As someone seriously considering giving this a go (our consulting business is about to complete it's first year, we have built up a good war chest in the bank without any investment, and we're planning our web app right now), I would be foolish not to listen to the advice and experience (with a grain of salt) of those who have come before me and succeeded. Anything that helps me avoid mistakes that others have figured out is a good thing.
The comment above - while maybe tongue in cheek - is short-sighted to say the least.
I don't think it was short-sighted. I think his point, while partly intended to be funny, of course, was that spending 12 hours to inject a certain amount of information is inefficient if the same substance could have been gleaned much more quickly in the form of concise, curated chunks of text.
Unless you spend a lot of time in the car! :) I listen to 1 hour of audio each day whilst driving. This will be ideal now that I'm about to finish one of the Warren Buffet audio books
A: Don't be pessimistic and also, be analytical enough to understand that listening to audio doesn't necessarily distract you from creating great things.

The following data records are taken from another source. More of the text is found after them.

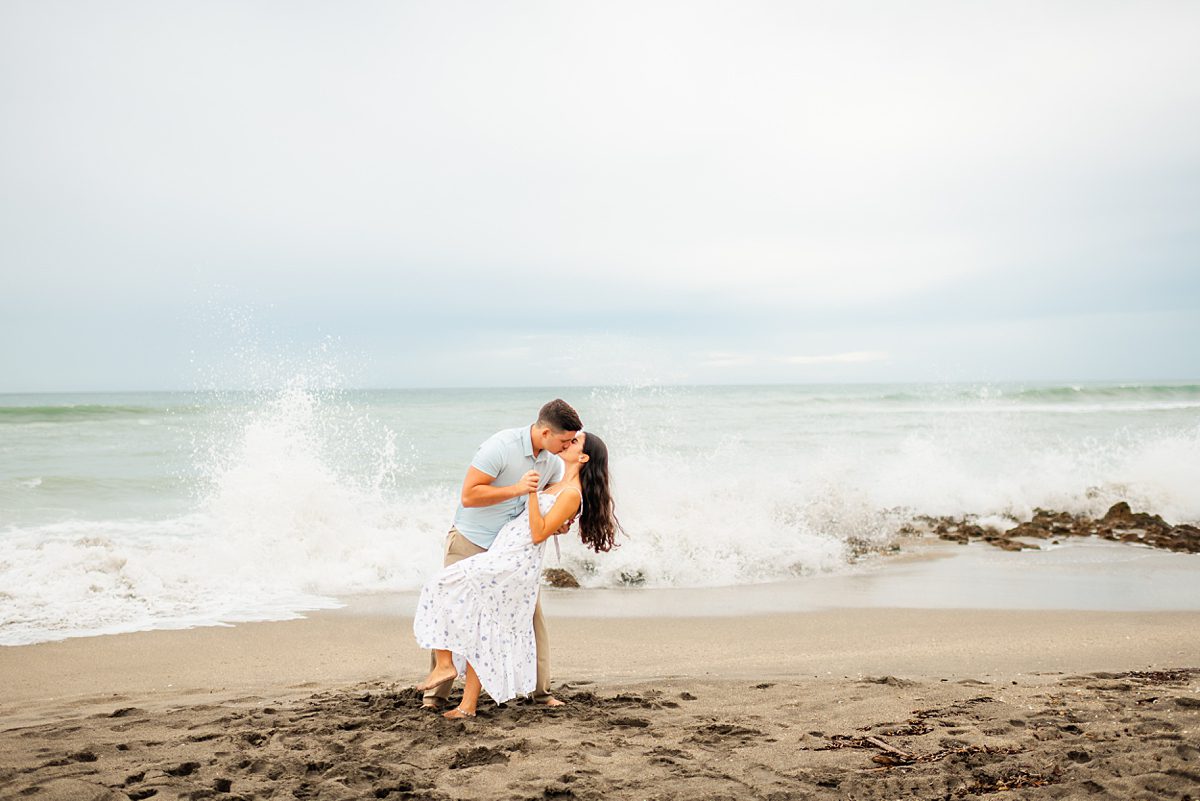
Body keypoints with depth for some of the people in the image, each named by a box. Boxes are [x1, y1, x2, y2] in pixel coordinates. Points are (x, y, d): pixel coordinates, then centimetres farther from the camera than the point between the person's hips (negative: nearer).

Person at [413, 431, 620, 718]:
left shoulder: (572, 495, -12)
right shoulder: (559, 485, 17)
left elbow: (539, 534, -18)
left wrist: (531, 491, -20)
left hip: (512, 563, -10)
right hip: (504, 558, 10)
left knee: (441, 588, -11)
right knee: (480, 630, 9)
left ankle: (444, 664, -6)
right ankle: (467, 706, 11)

Well put together. I've been catching up with techzing shows for the past few months (while commuting), and this brings together some of the better podcasts (not sure why you don't have Pelti there from balsamiq, it was the first best interview on techzing in my opinion)
The techzing podcast is great easy listening for startup hacker types.
For those who don't know the techzing format is two developers having a regular chat about the startup projects they are working on, their consulting work and the stories they found interesting on hacker news.
There are also guest interview shows, sometimes with tech / startup people and sometimes with more exotic guests (one interview was with a geologist about peak oil and helium 3 fusion. Another was about the evidence behind alien sightings).
If you like startup podcasts I recommend you check out a few episodes of techzing and see if it's too your liking.
Heh -- Justin is the guy who coined "luck surface area" and apparently thinks no one knows it. I had answered a question in another thread about who made it up, and someone followed that up with "see Justin? they are paying attention" -- so I thought I'd be funny and repeat that.
A: Don't spend 12 hours listening to podcasts.